Baylor’s solution has been to leave up the statue to celebrate the good that Judge Baylor bequeathed to us, but put up signage with information on both the good and the bad of his legacy. The university is also developing another space in the same quadrangle, somewhat analogous to Berlin’s Holocaust statuary, in memory of the unknown enslaved who helped to construct the campus.

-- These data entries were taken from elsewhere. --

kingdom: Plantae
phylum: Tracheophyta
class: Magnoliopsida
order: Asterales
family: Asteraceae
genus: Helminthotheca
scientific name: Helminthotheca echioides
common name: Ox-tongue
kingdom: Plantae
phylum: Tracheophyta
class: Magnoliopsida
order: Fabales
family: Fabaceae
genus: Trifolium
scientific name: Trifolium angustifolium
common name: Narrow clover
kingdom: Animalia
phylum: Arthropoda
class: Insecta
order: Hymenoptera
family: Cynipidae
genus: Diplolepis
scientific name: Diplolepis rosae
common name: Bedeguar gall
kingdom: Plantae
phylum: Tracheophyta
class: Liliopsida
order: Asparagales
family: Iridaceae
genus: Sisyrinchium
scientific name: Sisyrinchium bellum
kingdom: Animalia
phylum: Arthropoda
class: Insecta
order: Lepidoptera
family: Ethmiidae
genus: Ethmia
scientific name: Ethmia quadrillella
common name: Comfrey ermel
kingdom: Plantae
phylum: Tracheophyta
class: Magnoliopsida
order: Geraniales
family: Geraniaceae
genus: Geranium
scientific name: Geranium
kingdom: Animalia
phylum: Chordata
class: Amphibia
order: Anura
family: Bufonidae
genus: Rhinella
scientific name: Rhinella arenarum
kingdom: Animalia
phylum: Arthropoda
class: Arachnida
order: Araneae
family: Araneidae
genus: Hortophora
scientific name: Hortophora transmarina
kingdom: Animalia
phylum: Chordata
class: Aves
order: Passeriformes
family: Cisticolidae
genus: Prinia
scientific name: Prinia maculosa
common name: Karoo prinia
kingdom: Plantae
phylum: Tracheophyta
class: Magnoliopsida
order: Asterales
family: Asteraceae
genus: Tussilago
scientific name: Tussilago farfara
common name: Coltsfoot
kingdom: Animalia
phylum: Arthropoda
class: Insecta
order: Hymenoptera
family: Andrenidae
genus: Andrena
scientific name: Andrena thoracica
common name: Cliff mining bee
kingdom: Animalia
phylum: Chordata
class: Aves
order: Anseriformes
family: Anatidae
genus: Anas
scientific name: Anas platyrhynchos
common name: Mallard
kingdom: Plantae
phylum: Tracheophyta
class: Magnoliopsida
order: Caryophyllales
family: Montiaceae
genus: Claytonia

The Rev. Robert Gilbert and Barbara Walker statues. Photo credit: https://www2.baylor.edu/baylorproud/2023/04/baylor-dedicates-statues-honoring-first-black-graduates-outside-tidwell/

Additionally—and this has been my favorite part of the new landscaping so far—Baylor commissioned statues of the first two African American graduates, Rev. Robert Gilbert and Barbara Walker. By happy coincidence, their Baylor degrees are from the religion, history, and sociology departments, the three departments now housed in Tidwell Bible Building (the location of my office!). The statues, now on either side of the walk leading to the front entrance, are artistically excellent and add to the beauty of the site.

They also remind students and faculty of the significance of the instruction that takes place within the building. Both graduates were Christians who used their education to serve God and their community, Gilbert as a pastor and Walker as a social worker. The base of each statue contains a moving quotation by its subject on the relevance of faith to his or her life’s work.

Like the one taken by the city of Berlin, this approach neither whitewashes history nor leaves the present generation immobilized under the oppressive weight of the past. Rather, it calls evil evil and good good, while acknowledging that we are all capable of both. Then it highlights those who bore up under evil and transformed it into good, as a model for us to follow.